Australian audiences are loyal to 'Red Dog'
There is a statue of a dog in the small mining town of Dampier in the remote northwestern area of Australia. It says "Red Dog, Died 21st November 1979, Erected by the many friends made during his travels." In April 1998, British author Louis De Bernieres (Captain Corelli's Mandolin) was in Western Australia for a literary event. At that time he heard about the Red Dog and came back several months later to find out more. The result was his 2002 book Red Dog. That book is now a movie and is the most talked-about Australian film of the year, a picture that has exhibitors smiling as screen averages go up week after week. It stars American actor Josh Lucas (The Lincoln Lawyer, J Edgar) along with Australian stars Rachael Taylor, Noah Taylor and Bill Hunter, and was directed by Kriv Stenders.
This is a feel-good film that tells the semi-legendary story of a red dog that lived among the rough miners of the region. He often travelled between towns in the cabins of semi-trailer truck drivers. The dog adopted one driver as a sort of owner, but kept his independence. Red Dog the movie concentrates as much on the people as on the dog.
In its first week in early August, Red Dog opened in fourth place with $1.80 million at 245 screens and an average of $7,365. For its second weekend, it added three screens, moved up to third spot and had an increase in both box office ($1.88 million) and screen average ($7,580). The third weekend was the best so far. It moved up to second spot on the box-office chart, added another five screens and increased both its box-office takings ($2.53 million) and screen average ($8,832). In its fourth weekend, Red Dog dropped 13% to $1.94 million, stayed in second spot and had a screen average of $7,548. As of press time, it had grossed $10.5 million, with many weeks left in cinemas. All figures are in Australian dollars with an Australian dollar worth US$1.05 at press time.

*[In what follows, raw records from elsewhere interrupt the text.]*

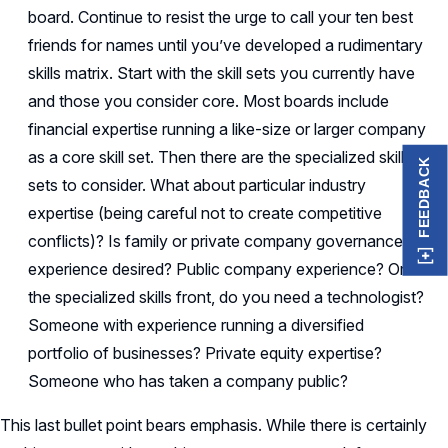
board. Continue to resist the urge to call your ten best
friends for names until you’ve developed a rudimentary
skills matrix. Start with the skill sets you currently have
and those you consider core. Most boards include
financial expertise running a like-size or larger company
as a core skill set. Then there are the specialized skill
FEEDBACK
sets to consider. What about particular industry
expertise (being careful not to create competitive
conflicts)? Is family or private company governance
experience desired? Public company experience? On
the specialized skills front, do you need a technologist?
Someone with experience running a diversified
portfolio of businesses? Private equity expertise?
Someone who has taken a company public?
This last bullet point bears emphasis. While there is certainly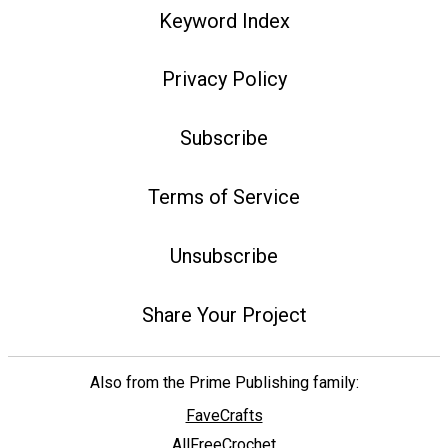
Keyword Index
Privacy Policy
Subscribe
Terms of Service
Unsubscribe
Share Your Project
Also from the Prime Publishing family:
FaveCrafts
AllFreeCrochet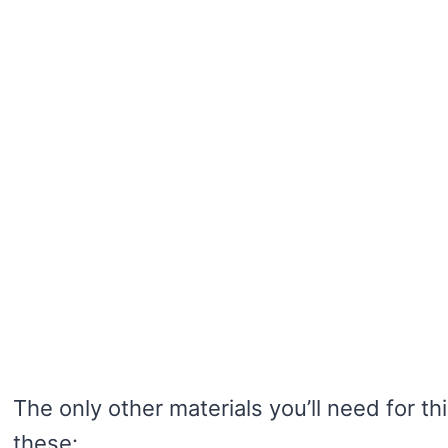
The only other materials you’ll need for thi
these: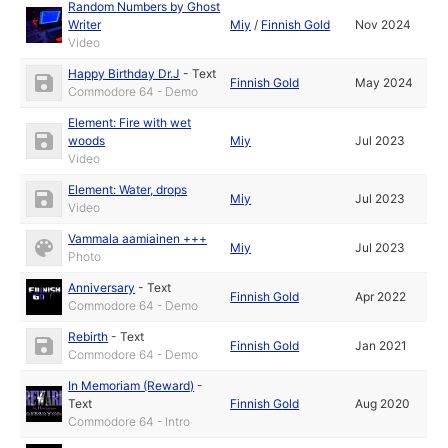
Random Numbers by Ghost
Writer
Miy
/
Finnish Gold
Nov 2024
Video
Happy Birthday Dr.J
-
Text
Finnish Gold
May 2024
Commodore 64 - Demo
Element: Fire with wet
woods
Miy
Jul 2023
Video
Element: Water, drops
Miy
Jul 2023
Video
Vammala aamiainen +++
Miy
Jul 2023
Photo
Anniversary
-
Text
Finnish Gold
Apr 2022
Commodore 64 - Demo
Rebirth
-
Text
Finnish Gold
Jan 2021
Commodore 64 - Demo
In Memoriam (Reward)
-
Text
Finnish Gold
Aug 2020
Commodore 64 - Intro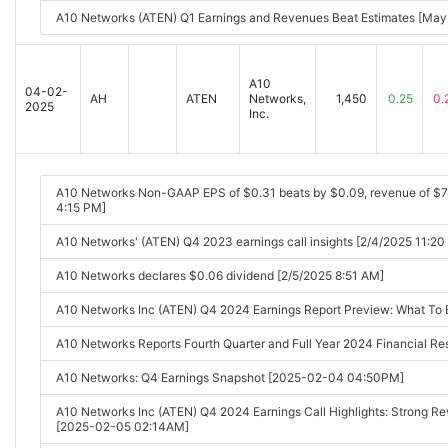
A10 Networks (ATEN) Q1 Earnings and Revenues Beat Estimates [Ma
A10
04-02-
AH
ATEN
Networks,
1,450
0.25
0.
2025
Inc.
A10 Networks Non-GAAP EPS of $0.31 beats by $0.09, revenue of $
4:15 PM]
A10 Networks' (ATEN) Q4 2023 earnings call insights [2/4/2025 11:20
A10 Networks declares $0.06 dividend [2/5/2025 8:51 AM]
A10 Networks Inc (ATEN) Q4 2024 Earnings Report Preview: What To
A10 Networks Reports Fourth Quarter and Full Year 2024 Financial 
A10 Networks: Q4 Earnings Snapshot [2025-02-04 04:50PM]
A10 Networks Inc (ATEN) Q4 2024 Earnings Call Highlights: Strong Rev
[2025-02-05 02:14AM]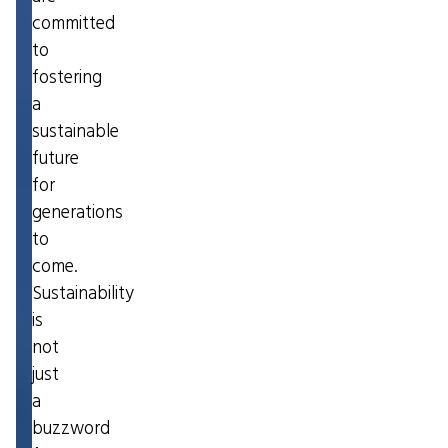
committed
to
fostering
a
sustainable
future
for
generations
to
come.
Sustainability
is
not
just
a
buzzword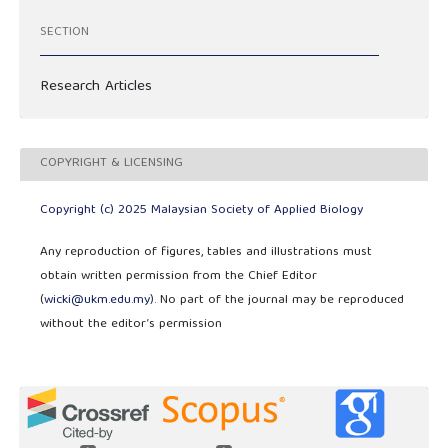
SECTION
Research Articles
COPYRIGHT & LICENSING
Copyright (c) 2025 Malaysian Society of Applied Biology
Any reproduction of figures, tables and illustrations must
obtain written permission from the Chief Editor
(
wicki@ukm.edu.my
). No part of the journal may be reproduced
without the editor’s permission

Red Dog arrived with little fanfare amidst some of the most overhyped Hollywood summer blockbusters of the year. Roadshow Film Distributors had great faith in their film and built up what was one of the best campaigns I have seen in years to promote it. Their campaign has obviously worked wonders. A U.K. release will follow in October. Prior to its Australian release, there had been some American bids for distribution, but the producers decided to hold out until the film had proved itself locally.
It seems like the unusual levels of rain in outback New South Wales have kept farmers happy, but not George Miller and Warner Bros. The rain has turned the desert fields around Broken Hill green and the new Mad Max film may well be shot in Namibia rather than here in Australia.
The final Harry Potter film has done what none of the others could. It is in the top 10 all-time films at the Australian box office at number three behind Avatar and Titanic. No other Harry Potter films are in the top 10.